### WHAT YOU WILL DO
Write out the rows below word for word, from the first line through the line that contains "sonidos para crear".

::: DATA FOR THIS EXERCISE

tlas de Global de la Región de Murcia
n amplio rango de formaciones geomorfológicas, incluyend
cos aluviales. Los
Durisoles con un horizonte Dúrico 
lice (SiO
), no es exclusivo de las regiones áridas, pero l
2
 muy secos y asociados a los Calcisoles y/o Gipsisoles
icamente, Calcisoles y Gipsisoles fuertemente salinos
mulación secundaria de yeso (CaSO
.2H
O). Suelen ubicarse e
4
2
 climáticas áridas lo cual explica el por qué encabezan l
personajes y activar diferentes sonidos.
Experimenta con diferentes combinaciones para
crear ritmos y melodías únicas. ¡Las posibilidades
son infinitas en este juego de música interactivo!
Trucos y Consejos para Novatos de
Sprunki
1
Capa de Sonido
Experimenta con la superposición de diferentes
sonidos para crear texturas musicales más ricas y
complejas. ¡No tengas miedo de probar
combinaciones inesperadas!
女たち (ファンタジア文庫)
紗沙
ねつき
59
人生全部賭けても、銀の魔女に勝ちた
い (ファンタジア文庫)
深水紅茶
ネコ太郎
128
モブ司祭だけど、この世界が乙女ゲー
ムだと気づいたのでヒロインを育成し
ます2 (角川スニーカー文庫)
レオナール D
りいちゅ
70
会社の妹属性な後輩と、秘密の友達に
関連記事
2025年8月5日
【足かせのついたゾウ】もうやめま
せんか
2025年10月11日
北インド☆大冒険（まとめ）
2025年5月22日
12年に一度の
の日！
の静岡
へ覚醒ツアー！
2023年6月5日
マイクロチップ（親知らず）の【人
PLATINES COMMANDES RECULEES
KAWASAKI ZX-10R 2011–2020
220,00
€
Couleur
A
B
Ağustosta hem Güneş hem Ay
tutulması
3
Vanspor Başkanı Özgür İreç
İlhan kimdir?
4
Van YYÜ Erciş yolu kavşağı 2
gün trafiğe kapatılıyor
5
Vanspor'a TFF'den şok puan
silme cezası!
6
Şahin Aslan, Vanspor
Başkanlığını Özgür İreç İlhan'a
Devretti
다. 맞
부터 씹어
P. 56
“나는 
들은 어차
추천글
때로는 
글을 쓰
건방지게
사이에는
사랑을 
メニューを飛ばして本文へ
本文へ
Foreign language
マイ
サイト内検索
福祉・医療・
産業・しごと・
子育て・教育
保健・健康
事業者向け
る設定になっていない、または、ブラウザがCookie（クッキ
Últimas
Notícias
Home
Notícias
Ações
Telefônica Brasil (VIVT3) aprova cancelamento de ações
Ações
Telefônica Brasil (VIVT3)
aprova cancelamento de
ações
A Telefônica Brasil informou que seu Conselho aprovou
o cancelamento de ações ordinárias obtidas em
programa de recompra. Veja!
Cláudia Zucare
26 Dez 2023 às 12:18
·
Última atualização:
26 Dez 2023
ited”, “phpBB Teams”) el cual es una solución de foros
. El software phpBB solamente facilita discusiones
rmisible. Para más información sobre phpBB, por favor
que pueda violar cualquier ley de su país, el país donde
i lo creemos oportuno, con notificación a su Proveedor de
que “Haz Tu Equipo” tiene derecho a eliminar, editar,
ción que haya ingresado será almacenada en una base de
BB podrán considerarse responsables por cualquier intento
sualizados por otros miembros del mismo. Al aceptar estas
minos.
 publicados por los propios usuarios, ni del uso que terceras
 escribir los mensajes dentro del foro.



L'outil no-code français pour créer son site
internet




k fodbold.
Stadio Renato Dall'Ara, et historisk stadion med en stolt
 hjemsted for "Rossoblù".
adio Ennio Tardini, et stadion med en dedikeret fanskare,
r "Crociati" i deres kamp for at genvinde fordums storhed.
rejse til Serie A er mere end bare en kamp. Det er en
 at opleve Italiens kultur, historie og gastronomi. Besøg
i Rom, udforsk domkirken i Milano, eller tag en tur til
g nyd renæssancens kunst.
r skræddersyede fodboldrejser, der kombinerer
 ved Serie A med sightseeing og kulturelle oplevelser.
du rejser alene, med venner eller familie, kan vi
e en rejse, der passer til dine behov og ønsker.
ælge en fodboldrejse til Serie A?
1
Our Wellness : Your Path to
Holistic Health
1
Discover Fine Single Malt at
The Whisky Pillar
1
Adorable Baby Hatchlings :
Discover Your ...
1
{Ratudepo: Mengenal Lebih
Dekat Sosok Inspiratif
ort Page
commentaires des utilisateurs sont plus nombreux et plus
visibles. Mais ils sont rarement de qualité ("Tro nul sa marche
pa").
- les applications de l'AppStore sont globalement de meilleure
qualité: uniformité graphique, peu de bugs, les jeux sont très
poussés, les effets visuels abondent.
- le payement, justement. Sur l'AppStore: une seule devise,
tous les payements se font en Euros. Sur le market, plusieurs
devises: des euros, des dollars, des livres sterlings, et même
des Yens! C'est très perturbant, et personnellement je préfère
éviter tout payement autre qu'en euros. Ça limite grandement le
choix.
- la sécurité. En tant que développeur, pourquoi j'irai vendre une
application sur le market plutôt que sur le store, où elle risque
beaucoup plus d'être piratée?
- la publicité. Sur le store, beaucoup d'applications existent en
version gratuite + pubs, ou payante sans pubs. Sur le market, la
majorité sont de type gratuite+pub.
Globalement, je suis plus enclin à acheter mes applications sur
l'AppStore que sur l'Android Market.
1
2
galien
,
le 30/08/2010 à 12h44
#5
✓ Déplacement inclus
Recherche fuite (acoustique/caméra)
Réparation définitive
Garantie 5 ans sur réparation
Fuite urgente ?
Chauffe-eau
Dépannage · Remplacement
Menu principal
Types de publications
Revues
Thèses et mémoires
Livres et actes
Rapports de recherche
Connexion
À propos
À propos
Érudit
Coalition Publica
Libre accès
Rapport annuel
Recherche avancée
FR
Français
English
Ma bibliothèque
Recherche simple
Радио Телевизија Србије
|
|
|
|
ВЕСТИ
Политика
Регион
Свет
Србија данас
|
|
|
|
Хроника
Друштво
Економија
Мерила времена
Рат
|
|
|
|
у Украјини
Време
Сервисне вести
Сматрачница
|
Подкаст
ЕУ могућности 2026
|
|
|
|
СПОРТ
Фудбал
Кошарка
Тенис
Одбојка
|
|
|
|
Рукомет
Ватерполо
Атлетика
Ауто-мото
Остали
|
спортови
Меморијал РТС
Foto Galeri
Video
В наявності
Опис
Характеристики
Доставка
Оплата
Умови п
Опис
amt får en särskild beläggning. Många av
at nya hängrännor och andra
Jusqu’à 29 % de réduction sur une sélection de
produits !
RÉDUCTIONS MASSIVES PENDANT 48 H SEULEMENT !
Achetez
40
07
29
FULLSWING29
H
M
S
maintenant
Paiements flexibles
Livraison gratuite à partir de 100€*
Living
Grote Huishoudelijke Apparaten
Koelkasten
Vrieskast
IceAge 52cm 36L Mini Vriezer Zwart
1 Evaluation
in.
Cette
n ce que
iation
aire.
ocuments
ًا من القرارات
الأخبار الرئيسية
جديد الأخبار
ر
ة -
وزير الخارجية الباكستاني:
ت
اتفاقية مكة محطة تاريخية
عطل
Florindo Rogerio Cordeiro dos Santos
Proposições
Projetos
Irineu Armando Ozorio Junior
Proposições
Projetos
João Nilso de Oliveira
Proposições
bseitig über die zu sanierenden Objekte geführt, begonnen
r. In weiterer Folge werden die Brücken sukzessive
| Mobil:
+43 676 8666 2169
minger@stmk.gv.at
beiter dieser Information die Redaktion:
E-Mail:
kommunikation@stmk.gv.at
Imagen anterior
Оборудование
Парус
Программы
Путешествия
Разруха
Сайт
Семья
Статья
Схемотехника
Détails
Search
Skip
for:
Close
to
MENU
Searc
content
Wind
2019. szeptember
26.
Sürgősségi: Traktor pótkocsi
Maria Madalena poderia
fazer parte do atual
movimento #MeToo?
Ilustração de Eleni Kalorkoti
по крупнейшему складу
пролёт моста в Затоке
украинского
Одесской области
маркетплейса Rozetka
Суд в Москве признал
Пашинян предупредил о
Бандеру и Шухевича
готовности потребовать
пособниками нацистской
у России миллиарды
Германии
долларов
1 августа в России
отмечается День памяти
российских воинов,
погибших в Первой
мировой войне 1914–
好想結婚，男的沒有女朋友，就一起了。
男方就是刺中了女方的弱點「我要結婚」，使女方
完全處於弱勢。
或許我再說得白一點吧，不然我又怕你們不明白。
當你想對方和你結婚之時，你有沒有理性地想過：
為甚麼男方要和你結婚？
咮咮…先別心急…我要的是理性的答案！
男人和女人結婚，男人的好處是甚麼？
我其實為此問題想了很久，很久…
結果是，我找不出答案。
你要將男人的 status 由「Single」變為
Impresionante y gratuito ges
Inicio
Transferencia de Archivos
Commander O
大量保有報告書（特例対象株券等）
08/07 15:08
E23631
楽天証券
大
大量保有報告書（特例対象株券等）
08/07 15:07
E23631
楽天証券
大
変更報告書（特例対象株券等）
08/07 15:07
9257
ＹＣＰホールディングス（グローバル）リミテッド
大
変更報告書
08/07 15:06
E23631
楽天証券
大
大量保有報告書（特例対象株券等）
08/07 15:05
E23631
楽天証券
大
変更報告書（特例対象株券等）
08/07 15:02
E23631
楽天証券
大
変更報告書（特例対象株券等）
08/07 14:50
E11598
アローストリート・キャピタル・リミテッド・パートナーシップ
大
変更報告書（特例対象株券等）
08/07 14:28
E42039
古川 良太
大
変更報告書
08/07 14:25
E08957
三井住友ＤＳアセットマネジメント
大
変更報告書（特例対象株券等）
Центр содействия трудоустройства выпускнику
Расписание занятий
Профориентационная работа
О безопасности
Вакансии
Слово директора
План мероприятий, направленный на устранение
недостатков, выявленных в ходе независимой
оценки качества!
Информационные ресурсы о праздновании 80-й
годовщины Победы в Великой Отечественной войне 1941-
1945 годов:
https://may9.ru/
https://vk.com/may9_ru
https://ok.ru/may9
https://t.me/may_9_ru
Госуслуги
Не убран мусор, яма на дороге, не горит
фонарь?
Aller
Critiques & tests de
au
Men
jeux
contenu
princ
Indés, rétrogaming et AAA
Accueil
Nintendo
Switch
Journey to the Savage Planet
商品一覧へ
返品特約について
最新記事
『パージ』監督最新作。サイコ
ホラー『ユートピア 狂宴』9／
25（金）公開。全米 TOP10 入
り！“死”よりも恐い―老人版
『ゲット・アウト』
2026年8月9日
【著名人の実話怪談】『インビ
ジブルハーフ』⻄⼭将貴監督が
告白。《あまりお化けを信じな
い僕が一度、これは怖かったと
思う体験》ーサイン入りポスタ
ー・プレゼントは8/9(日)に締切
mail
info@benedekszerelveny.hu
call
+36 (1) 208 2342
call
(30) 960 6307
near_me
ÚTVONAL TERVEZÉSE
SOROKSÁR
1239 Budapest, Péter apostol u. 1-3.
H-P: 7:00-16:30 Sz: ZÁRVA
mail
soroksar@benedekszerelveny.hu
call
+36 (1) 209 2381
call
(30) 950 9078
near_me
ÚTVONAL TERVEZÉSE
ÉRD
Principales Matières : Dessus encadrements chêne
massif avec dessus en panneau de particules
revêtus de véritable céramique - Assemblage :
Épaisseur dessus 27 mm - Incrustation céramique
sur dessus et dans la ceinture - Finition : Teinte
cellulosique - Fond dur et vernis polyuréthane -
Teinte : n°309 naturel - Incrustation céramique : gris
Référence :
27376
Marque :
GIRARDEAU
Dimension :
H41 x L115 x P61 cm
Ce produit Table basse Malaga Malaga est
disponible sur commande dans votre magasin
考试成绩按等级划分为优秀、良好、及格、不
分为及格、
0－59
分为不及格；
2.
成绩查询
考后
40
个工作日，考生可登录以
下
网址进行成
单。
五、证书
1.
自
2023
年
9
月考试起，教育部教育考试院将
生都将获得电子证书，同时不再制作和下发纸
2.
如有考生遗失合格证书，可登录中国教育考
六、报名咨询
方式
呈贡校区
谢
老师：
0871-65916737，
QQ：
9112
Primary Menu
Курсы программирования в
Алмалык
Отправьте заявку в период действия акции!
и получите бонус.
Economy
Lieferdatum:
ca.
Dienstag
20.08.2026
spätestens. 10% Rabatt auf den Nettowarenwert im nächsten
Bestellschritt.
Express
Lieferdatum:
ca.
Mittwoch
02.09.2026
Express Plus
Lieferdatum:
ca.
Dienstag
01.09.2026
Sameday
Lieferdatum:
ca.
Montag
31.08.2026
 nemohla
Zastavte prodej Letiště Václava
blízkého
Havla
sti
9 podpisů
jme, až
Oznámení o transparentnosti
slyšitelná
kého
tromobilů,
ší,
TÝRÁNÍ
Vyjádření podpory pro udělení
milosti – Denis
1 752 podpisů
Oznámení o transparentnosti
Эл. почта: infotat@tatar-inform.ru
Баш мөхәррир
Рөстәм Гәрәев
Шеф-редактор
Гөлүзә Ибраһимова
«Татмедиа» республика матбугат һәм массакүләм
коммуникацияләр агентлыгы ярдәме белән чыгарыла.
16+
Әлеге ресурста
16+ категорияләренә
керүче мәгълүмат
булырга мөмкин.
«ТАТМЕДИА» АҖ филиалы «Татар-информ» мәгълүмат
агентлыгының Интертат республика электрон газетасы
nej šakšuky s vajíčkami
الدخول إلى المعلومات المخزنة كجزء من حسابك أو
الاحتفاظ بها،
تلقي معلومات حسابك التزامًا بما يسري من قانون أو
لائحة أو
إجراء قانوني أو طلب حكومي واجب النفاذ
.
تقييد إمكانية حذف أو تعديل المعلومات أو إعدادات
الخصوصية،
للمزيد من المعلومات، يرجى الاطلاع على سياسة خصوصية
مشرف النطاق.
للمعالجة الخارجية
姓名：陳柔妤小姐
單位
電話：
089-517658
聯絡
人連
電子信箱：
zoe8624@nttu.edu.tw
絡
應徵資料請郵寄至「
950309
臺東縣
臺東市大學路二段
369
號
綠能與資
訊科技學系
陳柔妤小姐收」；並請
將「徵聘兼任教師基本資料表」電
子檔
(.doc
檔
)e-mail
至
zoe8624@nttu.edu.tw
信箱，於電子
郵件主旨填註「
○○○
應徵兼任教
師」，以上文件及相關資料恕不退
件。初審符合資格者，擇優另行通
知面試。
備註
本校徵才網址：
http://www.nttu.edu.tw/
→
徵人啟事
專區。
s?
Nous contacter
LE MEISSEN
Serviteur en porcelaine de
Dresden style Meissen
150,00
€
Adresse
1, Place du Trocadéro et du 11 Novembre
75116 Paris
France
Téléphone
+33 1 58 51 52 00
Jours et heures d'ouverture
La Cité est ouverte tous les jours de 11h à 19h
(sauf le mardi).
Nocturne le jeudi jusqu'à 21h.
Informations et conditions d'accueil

::::::

### SOLVED EXERCISE
tlas de Global de la Región de Murcia
n amplio rango de formaciones geomorfológicas, incluyend
cos aluviales. Los
Durisoles con un horizonte Dúrico 
lice (SiO
), no es exclusivo de las regiones áridas, pero l
2
 muy secos y asociados a los Calcisoles y/o Gipsisoles
icamente, Calcisoles y Gipsisoles fuertemente salinos
mulación secundaria de yeso (CaSO
.2H
O). Suelen ubicarse e
4
2
 climáticas áridas lo cual explica el por qué encabezan l
personajes y activar diferentes sonidos.
Experimenta con diferentes combinaciones para
crear ritmos y melodías únicas. ¡Las posibilidades
son infinitas en este juego de música interactivo!
Trucos y Consejos para Novatos de
Sprunki
1
Capa de Sonido
Experimenta con la superposición de diferentes
sonidos para crear texturas musicales más ricas y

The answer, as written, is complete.